Supplied data
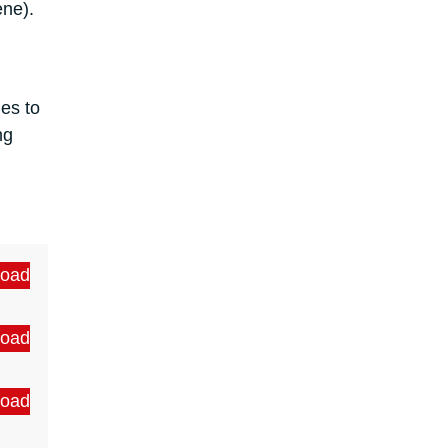
lene).
les to
ng
oad
oad
oad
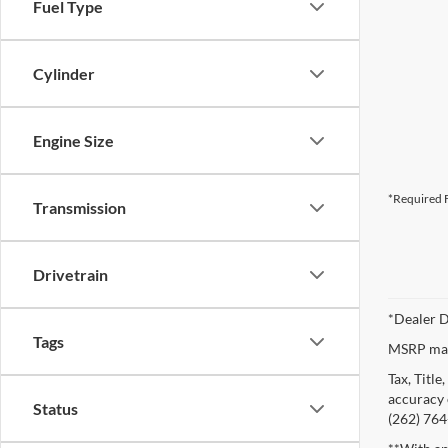
Fuel Type
Cylinder
Engine Size
*Required F
Transmission
Drivetrain
*Dealer D
Tags
MSRP may 
Tax, Titl
accuracy o
Status
(262) 764-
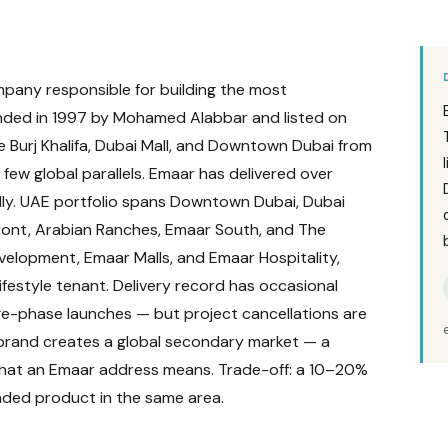
pany responsible for building the most
unded in 1997 by Mohamed Alabbar and listed on
e Burj Khalifa, Dubai Mall, and Downtown Dubai from
ew global parallels. Emaar has delivered over
ly. UAE portfolio spans Downtown Dubai, Dubai
front, Arabian Ranches, Emaar South, and The
velopment, Emaar Malls, and Emaar Hospitality,
lifestyle tenant. Delivery record has occasional
e-phase launches — but project cancellations are
r brand creates a global secondary market — a
what an Emaar address means. Trade-off: a 10–20%
nded product in the same area.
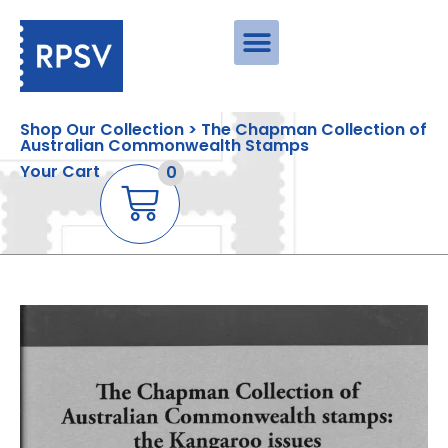
Shop Our Collection > The Chapman Collection of
Australian Commonwealth Stamps
Your Cart
0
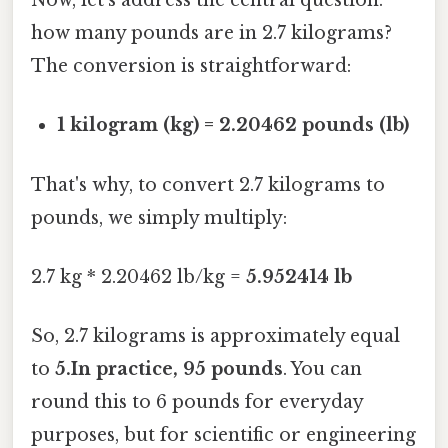
Now, let's address the central question:
how many pounds are in 2.7 kilograms?
The conversion is straightforward:
1 kilogram (kg) = 2.20462 pounds (lb)
That's why, to convert 2.7 kilograms to
pounds, we simply multiply:
2.7 kg * 2.20462 lb/kg =
5.952414 lb
So, 2.7 kilograms is approximately equal
to
5.In practice, 95 pounds
. You can
round this to 6 pounds for everyday
purposes, but for scientific or engineering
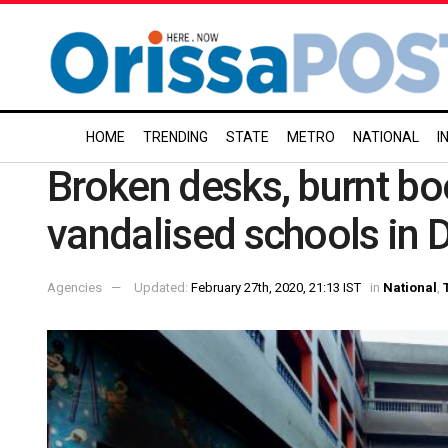
HOME
TRENDING
STATE
METRO
NATIONAL
I
Broken desks, burnt boo
vandalised schools in D
Agencies
Updated:
February 27th, 2020, 21:13 IST
in
National
,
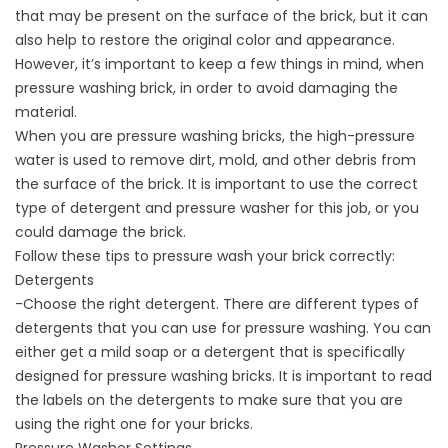
that may be present on the surface of the brick, but it can
also help to restore the original color and appearance.
However, it’s important to keep a few things in mind, when
pressure washing brick, in order to avoid damaging the
material.
When you are pressure washing bricks, the high-pressure
water is used to remove dirt, mold, and other debris from
the surface of the brick. It is important to use the correct
type of detergent and pressure washer for this job, or you
could damage the brick.
Follow these tips to pressure wash your brick correctly:
Detergents
-Choose the right detergent. There are different
types of
detergents
that you can use for pressure washing. You can
either get a mild soap or a detergent that is specifically
designed for pressure washing bricks. It is important to read
the labels on the detergents to make sure that you are
using the right one for your bricks.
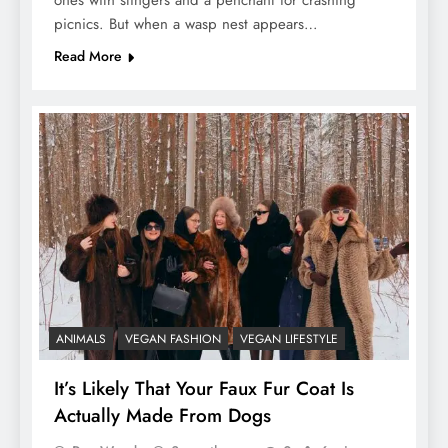
ones with stingers and a penchant for crashing
picnics. But when a wasp nest appears…
Read More
ANIMALS
VEGAN FASHION
VEGAN LIFESTYLE
It’s Likely That Your Faux Fur Coat Is
Actually Made From Dogs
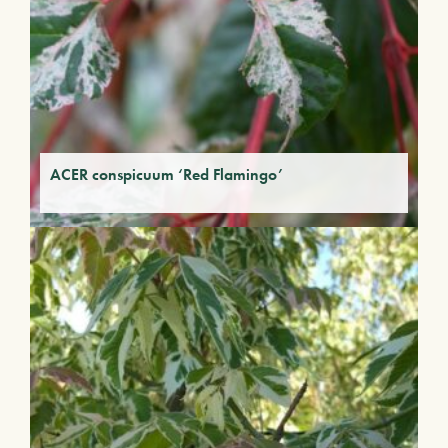
ACER conspicuum ‘Red Flamingo’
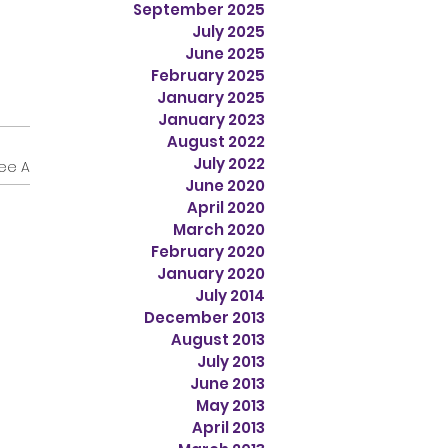
September 2025
July 2025
June 2025
February 2025
January 2025
January 2023
August 2022
July 2022
ee All
June 2020
April 2020
March 2020
February 2020
January 2020
July 2014
December 2013
August 2013
July 2013
June 2013
May 2013
April 2013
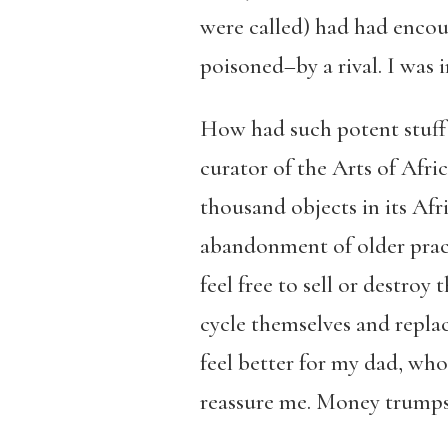
were called) had had enco
poisoned–by a rival. I was 
How had such potent stuff c
curator of the Arts of Afri
thousand objects in its Afr
abandonment of older pract
feel free to sell or destroy 
cycle themselves and repla
feel better for my dad, wh
reassure me. Money trumps 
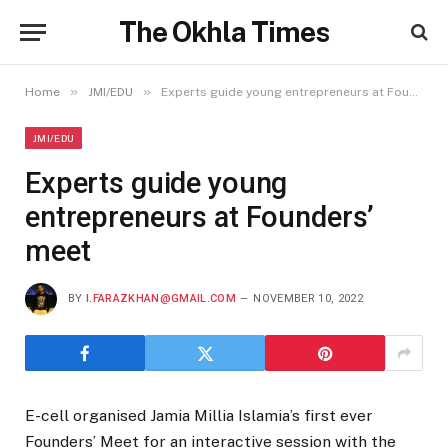
The Okhla Times
»
»
Home
JMI/EDU
Experts guide young entrepreneurs at Founders’ meet
JMI/EDU
Experts guide young
entrepreneurs at Founders’
meet
BY
I.FARAZKHAN@GMAIL.COM
NOVEMBER 10, 2022
E-cell organised Jamia Millia Islamia’s first ever
Founders’ Meet for an interactive session with the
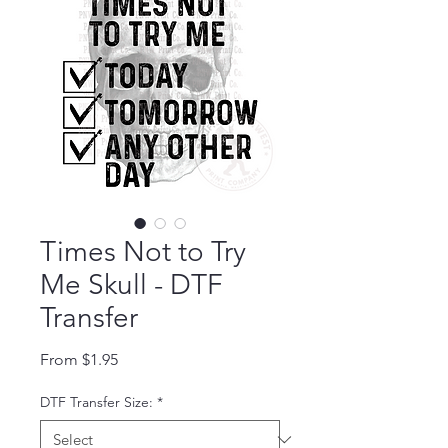
Times Not to Try
Me Skull - DTF
Transfer
Sale Price
From
$1.95
DTF Transfer Size:
*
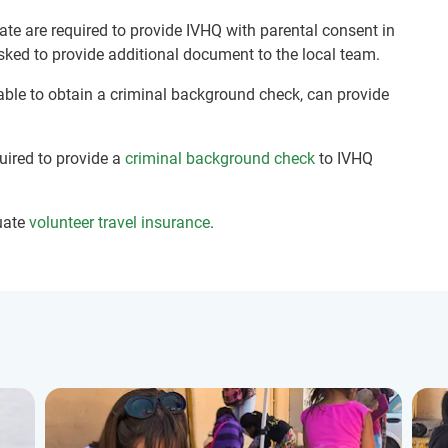
ate are required to provide IVHQ with parental consent in
sked to provide additional document to the local team.
nable to obtain a criminal background check, can provide
quired to provide a
criminal background check
to IVHQ
uate
volunteer travel insurance
.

Exercise instructions
Collect each line of the material above that contains the word "background", and copy those lines in the order they appear.

Exercise response
nable to obtain a criminal background check, can provide
criminal background check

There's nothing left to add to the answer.